[INPUT FOR THIS TASK Boundary: Start]

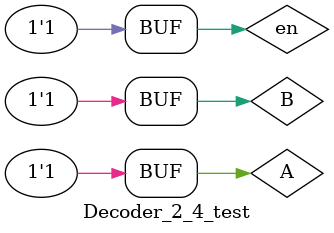
<source format=v>
`timescale 1ns / 1ps


module Decoder_2_4_test;

	// Inputs
	reg A;
	reg B;
	reg en;

	// Outputs
	wire D0;
	wire D1;
	wire D2;
	wire D3;

	// Instantiate the Unit Under Test (UUT)
	Decoder_2_4 uut (
		.D0(D0), 
		.D1(D1), 
		.D2(D2), 
		.D3(D3), 
		.A(A), 
		.B(B), 
		.en(en)
	);

	initial begin
		// Initialize Inputs
		A = 0;
		B = 0;
		en = 0;

		// Initialize Inputs
		{A, B, en} = 3'b000;
		#100;
		
		{A, B, en} = 3'b010;
		#100;
		
		{A, B, en} = 3'b100;
		#100;
		
		{A, B, en} = 3'b110;
		#100;
		
		{A, B, en} = 3'b001;
		#100;
		
		{A, B, en} = 3'b011;
		#100;
		
		{A, B, en} = 3'b101;
		#100;
		
		{A, B, en} = 3'b111;
		#100;

	end
      
endmodule


</source>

[INPUT FOR THIS TASK Boundary: End]

* _TASK OBJECTIVE_
Your answer must be an exact copy of the entries above, with no pictures in it.

* _OUTPUT OF THE EXERCISE_
<source format=v>
`timescale 1ns / 1ps


module Decoder_2_4_test;

	// Inputs
	reg A;
	reg B;
	reg en;

	// Outputs
	wire D0;
	wire D1;
	wire D2;
	wire D3;

	// Instantiate the Unit Under Test (UUT)
	Decoder_2_4 uut (
		.D0(D0), 
		.D1(D1), 
		.D2(D2), 
		.D3(D3), 
		.A(A), 
		.B(B), 
		.en(en)
	);

	initial begin
		// Initialize Inputs
		A = 0;
		B = 0;
		en = 0;

		// Initialize Inputs
		{A, B, en} = 3'b000;
		#100;
		
		{A, B, en} = 3'b010;
		#100;
		
		{A, B, en} = 3'b100;
		#100;
		
		{A, B, en} = 3'b110;
		#100;
		
		{A, B, en} = 3'b001;
		#100;
		
		{A, B, en} = 3'b011;
		#100;
		
		{A, B, en} = 3'b101;
		#100;
		
		{A, B, en} = 3'b111;
		#100;

	end
      
endmodule


</source>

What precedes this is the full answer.